(Items listed in a dataset)
[Start of section]

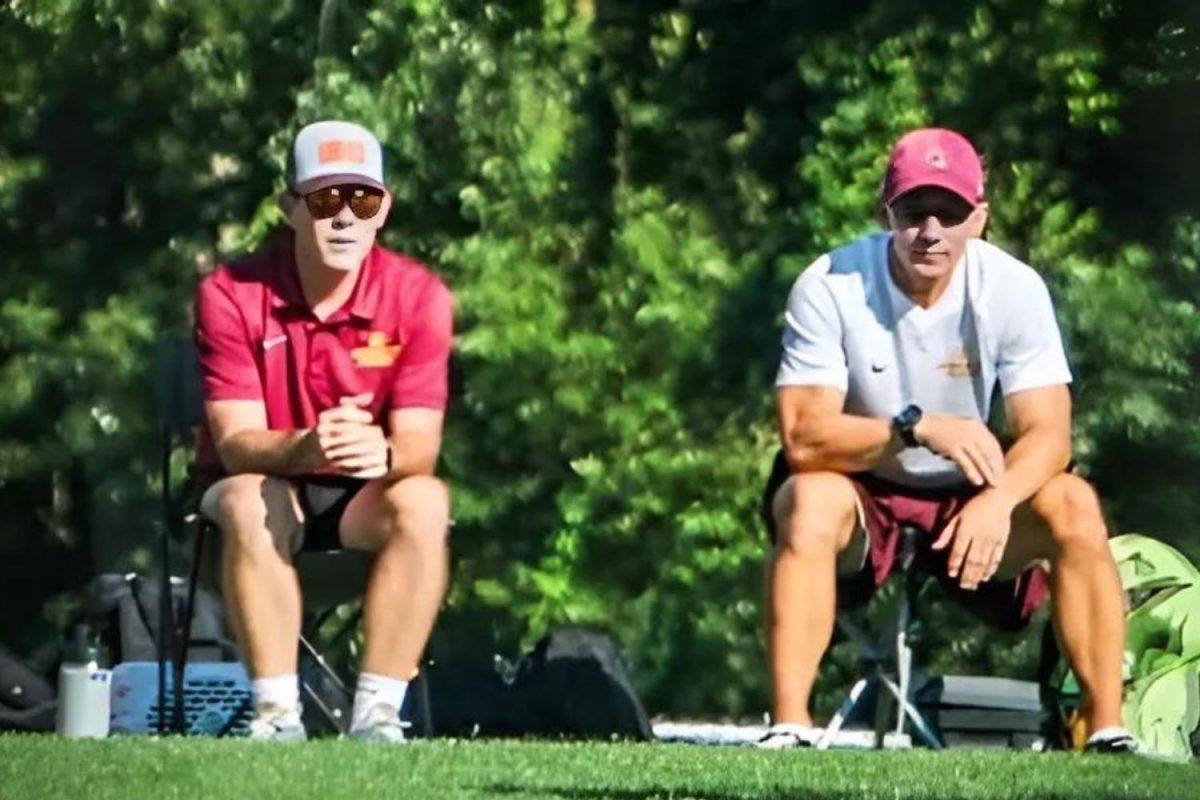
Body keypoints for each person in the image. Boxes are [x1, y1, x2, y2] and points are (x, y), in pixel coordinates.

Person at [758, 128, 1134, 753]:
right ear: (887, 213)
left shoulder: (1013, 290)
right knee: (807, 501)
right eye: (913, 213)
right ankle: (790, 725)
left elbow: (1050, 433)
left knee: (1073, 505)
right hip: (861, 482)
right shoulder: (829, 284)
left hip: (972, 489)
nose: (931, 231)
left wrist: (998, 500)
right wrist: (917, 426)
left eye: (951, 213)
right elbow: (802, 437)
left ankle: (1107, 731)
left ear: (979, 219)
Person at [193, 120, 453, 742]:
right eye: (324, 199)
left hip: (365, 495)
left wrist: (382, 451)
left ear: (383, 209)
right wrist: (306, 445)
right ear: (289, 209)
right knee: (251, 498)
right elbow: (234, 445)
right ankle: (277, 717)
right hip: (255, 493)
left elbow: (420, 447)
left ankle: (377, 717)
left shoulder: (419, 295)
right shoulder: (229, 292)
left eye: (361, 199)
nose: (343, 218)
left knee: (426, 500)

[End of section]

> [What to do]:
Repeat word for word the lines above that run from the line containing "left shoulder: (1013, 290)" through the line containing "left wrist: (382, 451)", both ends included, and nothing else.

> [Solution for this problem]:
left shoulder: (1013, 290)
right knee: (807, 501)
right eye: (913, 213)
right ankle: (790, 725)
left elbow: (1050, 433)
left knee: (1073, 505)
right hip: (861, 482)
right shoulder: (829, 284)
left hip: (972, 489)
nose: (931, 231)
left wrist: (998, 500)
right wrist: (917, 426)
left eye: (951, 213)
right elbow: (802, 437)
left ankle: (1107, 731)
left ear: (979, 219)
Person at [193, 120, 453, 742]:
right eye: (324, 199)
left hip: (365, 495)
left wrist: (382, 451)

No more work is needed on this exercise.